Following our integration of Asymmetric Flow Matching, our 400M parameter NanoDiT was training efficiently in terms of step-count convergence, but it was hitting an iter_per_sec of 0.025 on our single RTX 4090. A full 5,000-step ablation cycle required 56 hours of active compute.

The Bottleneck

Before scaling the dataset from our 7k curated subset to the full 70k+ pipeline, we needed a faster iteration loop. Our goal was to halve the active compute time either via lower precision (FP8) or parameter reduction (shared spatial modulation).

Here is what worked—and what catastrophically failed.


1. The FP8 Memory Illusion & Breakthrough

Native FP8 via torchao theoretically promises doubled tensor core throughput and halved memory bandwidth compared to BF16. However, our initial naĂŻve implementation failed to execute a single forward/backward pass within our 24GB VRAM budget, instantly triggering Out Of Memory (OOM) errors at batch sizes where BF16 comfortably fit.

The Trap: Dynamic Scale State Overhead

Why did an 8-bit format consume more memory than a 16-bit format? The answer lies in how torchao handles dynamic tensor casting. For dynamic casting, the framework allocates dynamic scale states for every linear layer and continuously tracks rolling history maxima during the forward pass. This metadata overhead, combined with wrapper casting operations, drastically inflated the footprint and destroyed the bandwidth savings.

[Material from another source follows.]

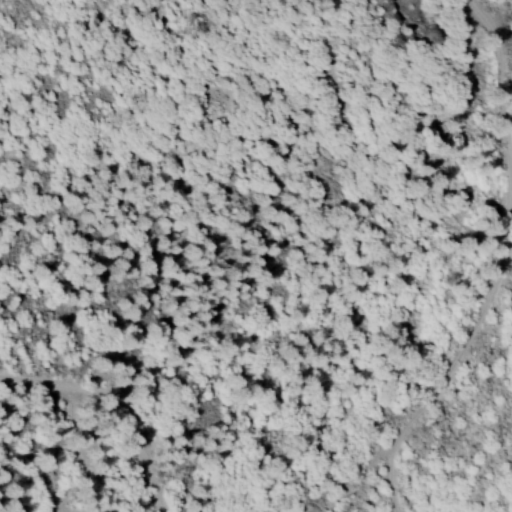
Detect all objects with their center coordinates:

The Fix: Dynamic Tensor Masking & Scoped Autocast

To fit the model back into 24GB VRAM while preserving the FP8 throughput, we had to tame the scale-state overhead. We implemented strict dynamic tensor masking and optimized autocast scoping so that FP8 conversion was tightly localized to the heaviest matrix multiplications (the core attention and FFN projections), bypassing the metadata overhead for the rest of the network.

The Results: >2x Speedup

By resolving the overhead, active compute time plummeted from 56 hours to 26 hours (iter_per_sec increased from 0.025 to 0.053).

Crucially, the perceptual quality held up beautifully against BF16. Below are the final LPIPS metrics at step 5000 comparing Arm G (BF16 AsymFlow) against Arm I (FP8 Native):

Metric Arm G (BF16) Arm I (FP8) Delta
Reconstruction LPIPS 0.900 0.906 +0.006 (Negligible)
Text-only LPIPS 0.920 0.909 -0.011 (Better)
Text Manip Delta 0.485 0.504 +0.019 (Better)

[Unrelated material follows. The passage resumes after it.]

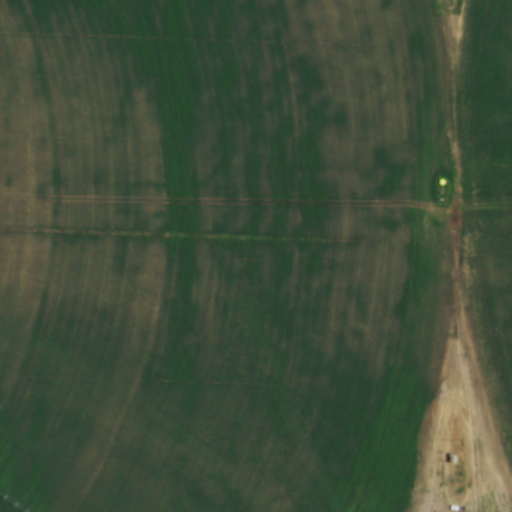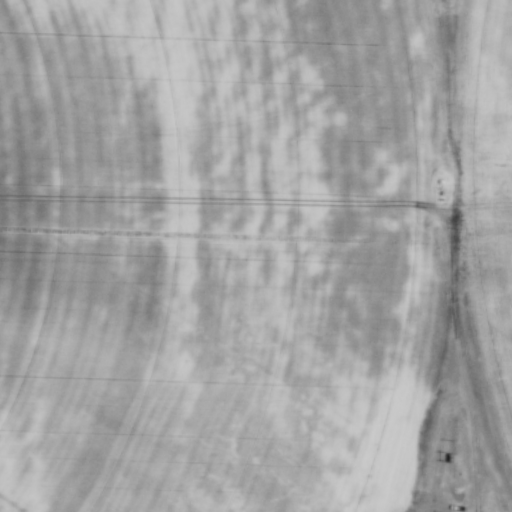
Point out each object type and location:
crop: (256, 256)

Note: Lower LPIPS is better for perceptual similarity. Higher Text Manip Delta indicates stronger text-controllability.

Visual Comparisons

Reconstruction Fidelity (Conditioned on Identity + Text): (Arm G on left, Arm I on right) Reconstruction Comparison

Text-Only Controllability (Conditioned purely on Text prompt): (Arm G on left, Arm I on right) Text-only Comparison

The FP8 model achieves equivalent perceptual quality in less than half the time.


2. The Shared adaLN + LoRA Collapse

While working on compute optimization, we also explored parameter reduction.

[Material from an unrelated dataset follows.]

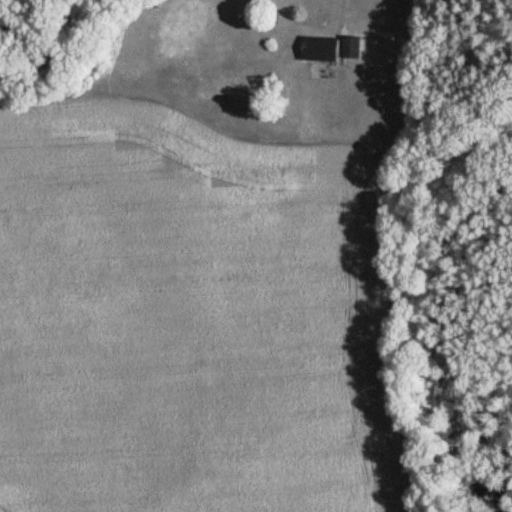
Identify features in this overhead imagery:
road: (406, 33)
building: (326, 48)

The Hypothesis: Our DiT utilizes an adaLN (Adaptive Layer Normalization) projection in every transformer block to inject the timestep and spatial conditioning signals. What if we shared a single central adaLN projection across all layers, and relied on a lightweight per-block rank-8 LoRA to handle block-specific spatial localization? This would save 59M parameters (dropping the model from 237.7M to 178.8M non-embedding parameters).

The Reality: The model (Arm H) completely failed to converge. Reconstruction LPIPS stalled at 0.9823, and the output degraded into structural noise and visual dithering by step 5000.

The Lesson: Full-rank, independent per-block modulation is structurally load-bearing in a Diffusion Transformer. You cannot compress the spatial/semantic conditioning pathway without destroying the model’s ability to localize features across different depths of the network. The 59M parameter savings were simply not worth the catastrophic quality collapse.


Conclusion

The architecture is now stabilized, perceptually verified, and fast. The ablation phase is formally closed. With our pipeline executing 5k steps in just 26 hours, we are ready for the “big run”—scaling the dataset, extending the training horizon, and deploying bucket-aware batching.